PROMPT
Which people besides Amon Murwira are named in the article on Amon Murwira below?

EXCERPT PROVIDED
◇ ◇ ◇ ◇

Minister of Foreign Affairs and International Trade
- Incumbent
- Assumed office 15 October 2024
- President: Emmerson Mnangagwa
- Deputy: Sheillah Chikomo
- Preceded by: Frederick Shava

Minister of Higher and Tertiary Education, Innovation, Science and Technology Development
- In office 2 December 2017 – 15 October 2024
- President: Emmerson Mnangagwa
- Deputy: Simelisizwe Sibanda
- Preceded by: Jonathan Moyo
- Succeeded by: Frederick Shava

Personal details
- Born: 1970 (age 55–56) Nzuwa Village, Gutu, Rhodesia
- Party: ZANU–PF
- Alma mater: University of Zimbabwe

= Amon Murwira =

Zimbabwean politician

Professor Amon Murwira (born 1970) is a Zimbabwean politician and academic. He is currently the Minister of Foreign Affairs and International Trade for Zimbabwe. He was appointed on 15 October 2024 when he swapped positions with the former Foreign Minister, Frederick Shava. Murwira is a member of Zanu-PF and was first appointed to the cabinet in 2017. He is not a member of parliament.

Murwira had been the Minister of Higher Education, Science and Technology for Zimbabwe, appointed in Emmerson Mnangagwa's first cabinet, and reappointed after each subsequent election.

==Early life and education==
Murwira was born in 1970 in Nzuwa Village, Gutu, Zimbabwe. His father died when he was nine years old. He attended Shumbayarerwa Primary School, Rafemoyo Secondary School and Gutu High School, where he received six distinctions in his O-levels. In 1994 he received his Bachelors degree in Geography from the University of Zimbabwe. He then got his Masters in Environmental Systems Analysis and Monitoring at the International Institute for Aerospace Survey and Earth Sciences (ITC) of the University of Twente in the Netherlands. He received his Ph.D. in Geographic Information Science (GIS and Remote Sensing) from the University of Zimbabwe.

==Career==
Before getting his Masters, Murwira taught Geography first at Chirichoga Secondary School in Nemamwa, Masvingo, and the at Victoria High School in Masvingo. He then went to work for the government as an ecologist in Mashonaland East. The Ministry of Environment, Bureau of Natural Resources, sponsored further study in Canada in remote sensing.

◇ ◇ ◇ ◇

DATA SHOWN
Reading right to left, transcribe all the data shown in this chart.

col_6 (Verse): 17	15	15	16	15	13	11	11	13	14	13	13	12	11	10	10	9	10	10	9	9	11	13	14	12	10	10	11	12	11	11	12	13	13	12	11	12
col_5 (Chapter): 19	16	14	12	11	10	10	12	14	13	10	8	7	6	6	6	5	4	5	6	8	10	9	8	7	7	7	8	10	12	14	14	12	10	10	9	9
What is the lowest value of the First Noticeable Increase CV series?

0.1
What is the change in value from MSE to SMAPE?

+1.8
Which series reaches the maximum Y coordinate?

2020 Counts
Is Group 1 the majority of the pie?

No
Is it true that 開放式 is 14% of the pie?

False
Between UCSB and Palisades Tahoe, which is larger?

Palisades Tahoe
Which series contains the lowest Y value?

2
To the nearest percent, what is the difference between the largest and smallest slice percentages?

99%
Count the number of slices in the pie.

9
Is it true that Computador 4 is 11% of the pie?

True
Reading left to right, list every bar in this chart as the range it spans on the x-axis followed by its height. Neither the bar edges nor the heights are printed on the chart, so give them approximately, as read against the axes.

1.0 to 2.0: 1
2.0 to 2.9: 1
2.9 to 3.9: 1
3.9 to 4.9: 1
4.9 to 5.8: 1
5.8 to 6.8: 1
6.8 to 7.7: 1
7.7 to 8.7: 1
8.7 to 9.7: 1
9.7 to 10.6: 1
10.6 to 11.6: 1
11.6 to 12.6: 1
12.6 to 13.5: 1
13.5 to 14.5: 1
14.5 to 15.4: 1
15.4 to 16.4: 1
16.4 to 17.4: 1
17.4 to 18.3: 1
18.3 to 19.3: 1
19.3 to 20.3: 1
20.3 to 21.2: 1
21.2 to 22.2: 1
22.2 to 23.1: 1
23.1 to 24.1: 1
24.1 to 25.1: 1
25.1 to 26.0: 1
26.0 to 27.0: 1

◇ ◇ ◇ ◇

RESPONSE BOX
- Emmerson Mnangagwa
- Sheillah Chikomo
- Frederick Shava
- Simelisizwe Sibanda
- Jonathan Moyo